# Work instruction:
Please copy every line below that contains the string "сообщения".

(Saved data entries)
..............................
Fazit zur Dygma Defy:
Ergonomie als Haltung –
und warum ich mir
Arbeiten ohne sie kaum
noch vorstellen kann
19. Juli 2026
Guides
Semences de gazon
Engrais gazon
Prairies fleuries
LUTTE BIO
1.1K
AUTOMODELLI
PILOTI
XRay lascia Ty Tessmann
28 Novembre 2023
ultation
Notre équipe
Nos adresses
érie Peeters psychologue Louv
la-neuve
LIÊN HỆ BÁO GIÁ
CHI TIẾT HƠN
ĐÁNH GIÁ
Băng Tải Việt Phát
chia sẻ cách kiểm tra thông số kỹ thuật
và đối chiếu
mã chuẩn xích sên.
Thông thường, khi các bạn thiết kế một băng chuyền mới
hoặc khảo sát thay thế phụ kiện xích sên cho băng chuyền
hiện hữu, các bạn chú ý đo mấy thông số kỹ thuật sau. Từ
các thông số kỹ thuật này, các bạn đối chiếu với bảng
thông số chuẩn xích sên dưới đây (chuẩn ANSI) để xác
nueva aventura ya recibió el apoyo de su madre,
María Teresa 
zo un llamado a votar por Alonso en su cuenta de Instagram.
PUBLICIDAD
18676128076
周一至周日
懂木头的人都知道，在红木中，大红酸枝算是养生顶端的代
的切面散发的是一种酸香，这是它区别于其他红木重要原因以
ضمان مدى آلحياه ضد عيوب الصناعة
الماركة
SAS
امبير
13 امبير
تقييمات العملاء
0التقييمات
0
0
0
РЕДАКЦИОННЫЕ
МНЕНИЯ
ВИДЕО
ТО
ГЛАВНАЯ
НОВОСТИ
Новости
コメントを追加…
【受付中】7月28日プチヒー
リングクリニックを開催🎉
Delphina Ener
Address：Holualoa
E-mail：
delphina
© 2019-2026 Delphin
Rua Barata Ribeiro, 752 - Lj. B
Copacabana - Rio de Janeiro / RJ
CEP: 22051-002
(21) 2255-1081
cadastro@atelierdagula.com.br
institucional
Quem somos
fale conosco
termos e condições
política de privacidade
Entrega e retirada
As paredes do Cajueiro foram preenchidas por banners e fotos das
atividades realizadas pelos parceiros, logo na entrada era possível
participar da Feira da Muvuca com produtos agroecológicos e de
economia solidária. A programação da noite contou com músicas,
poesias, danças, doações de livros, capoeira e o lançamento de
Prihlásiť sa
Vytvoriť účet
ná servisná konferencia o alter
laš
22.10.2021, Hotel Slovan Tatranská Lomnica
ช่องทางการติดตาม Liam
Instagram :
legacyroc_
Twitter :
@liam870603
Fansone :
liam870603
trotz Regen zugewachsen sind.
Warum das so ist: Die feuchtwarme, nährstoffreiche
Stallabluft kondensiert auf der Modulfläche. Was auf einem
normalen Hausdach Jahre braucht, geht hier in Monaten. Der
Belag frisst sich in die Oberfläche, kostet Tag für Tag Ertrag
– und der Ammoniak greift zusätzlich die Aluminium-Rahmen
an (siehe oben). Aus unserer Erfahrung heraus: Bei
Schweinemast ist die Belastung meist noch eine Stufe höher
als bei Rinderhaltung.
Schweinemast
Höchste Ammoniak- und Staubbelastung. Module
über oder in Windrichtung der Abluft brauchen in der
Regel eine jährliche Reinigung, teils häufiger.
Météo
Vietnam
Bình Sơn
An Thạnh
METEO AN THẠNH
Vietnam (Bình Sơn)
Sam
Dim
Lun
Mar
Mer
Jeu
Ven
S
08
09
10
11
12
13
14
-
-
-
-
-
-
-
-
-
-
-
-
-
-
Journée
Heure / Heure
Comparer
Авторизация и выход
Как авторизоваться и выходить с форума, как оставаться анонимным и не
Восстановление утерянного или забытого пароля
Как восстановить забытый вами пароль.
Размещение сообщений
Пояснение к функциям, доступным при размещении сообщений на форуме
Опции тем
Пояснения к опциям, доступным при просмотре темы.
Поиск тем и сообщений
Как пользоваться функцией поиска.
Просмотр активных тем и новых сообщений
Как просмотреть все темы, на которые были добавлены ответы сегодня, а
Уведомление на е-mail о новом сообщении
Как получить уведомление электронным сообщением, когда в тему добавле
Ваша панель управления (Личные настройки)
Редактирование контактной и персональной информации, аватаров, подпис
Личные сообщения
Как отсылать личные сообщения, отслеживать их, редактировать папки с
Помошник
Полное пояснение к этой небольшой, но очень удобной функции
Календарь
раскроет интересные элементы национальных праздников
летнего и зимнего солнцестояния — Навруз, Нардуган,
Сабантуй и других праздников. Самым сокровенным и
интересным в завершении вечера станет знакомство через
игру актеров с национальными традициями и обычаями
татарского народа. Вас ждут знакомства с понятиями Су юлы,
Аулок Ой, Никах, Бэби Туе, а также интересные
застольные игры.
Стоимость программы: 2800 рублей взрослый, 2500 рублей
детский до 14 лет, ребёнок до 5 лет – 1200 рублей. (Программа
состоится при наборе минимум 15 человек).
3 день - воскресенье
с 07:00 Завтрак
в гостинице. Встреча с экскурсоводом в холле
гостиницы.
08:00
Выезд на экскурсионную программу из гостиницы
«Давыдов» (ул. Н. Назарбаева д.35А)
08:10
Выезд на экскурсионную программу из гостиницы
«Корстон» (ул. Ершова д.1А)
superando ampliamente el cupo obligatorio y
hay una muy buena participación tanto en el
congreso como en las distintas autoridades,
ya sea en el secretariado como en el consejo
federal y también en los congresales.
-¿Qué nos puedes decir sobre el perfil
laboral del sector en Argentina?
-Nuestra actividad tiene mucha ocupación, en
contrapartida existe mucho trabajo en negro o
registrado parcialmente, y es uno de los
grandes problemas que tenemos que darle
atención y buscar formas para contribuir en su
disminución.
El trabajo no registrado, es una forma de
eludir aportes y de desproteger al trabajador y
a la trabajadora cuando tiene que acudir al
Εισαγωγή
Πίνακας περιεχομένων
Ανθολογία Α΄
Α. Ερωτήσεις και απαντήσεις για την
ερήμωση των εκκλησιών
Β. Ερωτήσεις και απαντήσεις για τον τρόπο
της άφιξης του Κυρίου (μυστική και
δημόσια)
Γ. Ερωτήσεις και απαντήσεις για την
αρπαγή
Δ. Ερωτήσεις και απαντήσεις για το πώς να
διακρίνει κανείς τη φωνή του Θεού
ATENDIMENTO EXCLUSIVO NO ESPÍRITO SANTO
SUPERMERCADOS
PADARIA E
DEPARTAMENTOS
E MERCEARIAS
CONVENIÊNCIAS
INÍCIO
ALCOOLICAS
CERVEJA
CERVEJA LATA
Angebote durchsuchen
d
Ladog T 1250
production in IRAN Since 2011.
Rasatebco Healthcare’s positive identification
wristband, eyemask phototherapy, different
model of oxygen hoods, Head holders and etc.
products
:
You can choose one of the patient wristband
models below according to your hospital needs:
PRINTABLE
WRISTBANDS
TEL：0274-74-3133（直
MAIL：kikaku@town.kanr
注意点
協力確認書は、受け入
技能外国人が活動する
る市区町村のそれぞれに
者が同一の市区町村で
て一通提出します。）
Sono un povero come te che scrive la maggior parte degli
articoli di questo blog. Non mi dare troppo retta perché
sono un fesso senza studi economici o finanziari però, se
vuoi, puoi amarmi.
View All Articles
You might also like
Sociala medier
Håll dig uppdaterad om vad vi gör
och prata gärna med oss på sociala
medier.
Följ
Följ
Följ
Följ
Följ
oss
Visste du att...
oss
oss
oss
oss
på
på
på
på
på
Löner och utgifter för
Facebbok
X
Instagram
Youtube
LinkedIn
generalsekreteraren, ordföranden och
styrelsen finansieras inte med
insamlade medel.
..............................
# Reply to the exercise:
Личные сообщения
Как отсылать личные сообщения, отслеживать их, редактировать папки с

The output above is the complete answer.